Saved entries:
================

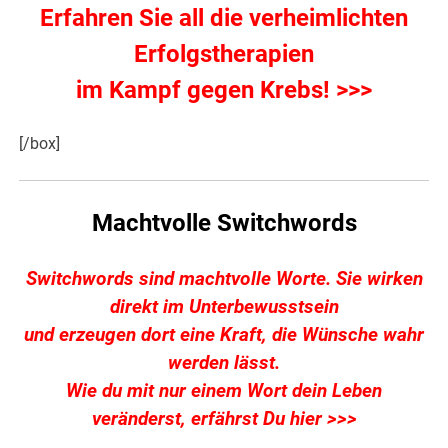
Erfahren Sie all die verheimlichten
Erfolgstherapien
im Kampf gegen Krebs! >>>
[/box]
Machtvolle Switchwords
Switchwords sind machtvolle Worte. Sie wirken
direkt im Unterbewusstsein
und erzeugen dort eine Kraft, die Wünsche wahr
werden lässt.
Wie du mit nur einem Wort dein Leben
veränderst,
erfährst Du hier >>>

================

• What is required
Images stay out; the entries above are to be printed exactly.

• Answer box
Erfahren Sie all die verheimlichten
Erfolgstherapien
im Kampf gegen Krebs! >>>
[/box]
Machtvolle Switchwords
Switchwords sind machtvolle Worte. Sie wirken
direkt im Unterbewusstsein
und erzeugen dort eine Kraft, die Wünsche wahr
werden lässt.
Wie du mit nur einem Wort dein Leben
veränderst,
erfährst Du hier >>>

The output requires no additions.